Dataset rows
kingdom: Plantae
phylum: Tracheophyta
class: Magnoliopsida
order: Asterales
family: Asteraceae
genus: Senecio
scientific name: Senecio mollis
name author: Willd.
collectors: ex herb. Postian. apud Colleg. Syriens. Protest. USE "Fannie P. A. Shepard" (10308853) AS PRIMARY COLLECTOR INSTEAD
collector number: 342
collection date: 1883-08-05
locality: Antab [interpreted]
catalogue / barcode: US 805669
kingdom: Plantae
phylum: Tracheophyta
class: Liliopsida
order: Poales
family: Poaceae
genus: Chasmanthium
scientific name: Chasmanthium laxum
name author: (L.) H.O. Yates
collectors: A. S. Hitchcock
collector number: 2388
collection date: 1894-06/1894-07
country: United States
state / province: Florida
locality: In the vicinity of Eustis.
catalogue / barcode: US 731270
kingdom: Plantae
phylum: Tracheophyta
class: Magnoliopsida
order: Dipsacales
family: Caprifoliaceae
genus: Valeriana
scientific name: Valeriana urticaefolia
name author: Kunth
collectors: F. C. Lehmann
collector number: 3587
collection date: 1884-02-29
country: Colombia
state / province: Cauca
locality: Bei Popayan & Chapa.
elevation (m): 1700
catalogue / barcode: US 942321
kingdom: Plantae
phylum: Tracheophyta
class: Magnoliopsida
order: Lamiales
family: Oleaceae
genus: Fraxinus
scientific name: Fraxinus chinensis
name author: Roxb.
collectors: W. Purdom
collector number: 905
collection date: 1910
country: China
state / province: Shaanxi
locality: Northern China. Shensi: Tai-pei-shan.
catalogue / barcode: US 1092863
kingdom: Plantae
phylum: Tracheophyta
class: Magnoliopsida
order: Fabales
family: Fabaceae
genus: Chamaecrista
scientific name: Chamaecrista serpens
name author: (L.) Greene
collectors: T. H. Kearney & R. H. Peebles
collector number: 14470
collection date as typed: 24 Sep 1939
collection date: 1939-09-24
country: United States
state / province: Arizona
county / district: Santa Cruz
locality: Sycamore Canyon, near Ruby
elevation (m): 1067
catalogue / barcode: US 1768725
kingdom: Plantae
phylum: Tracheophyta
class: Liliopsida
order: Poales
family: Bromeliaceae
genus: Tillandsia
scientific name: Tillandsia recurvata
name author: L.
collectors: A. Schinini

• **Task brief**
Which lines in the records contain the string "author", matching case exactly? Copy out every such line.

• **Task solution**
name author: Willd.
name author: (L.) H.O. Yates
name author: Kunth
name author: Roxb.
name author: (L.) Greene
name author: L.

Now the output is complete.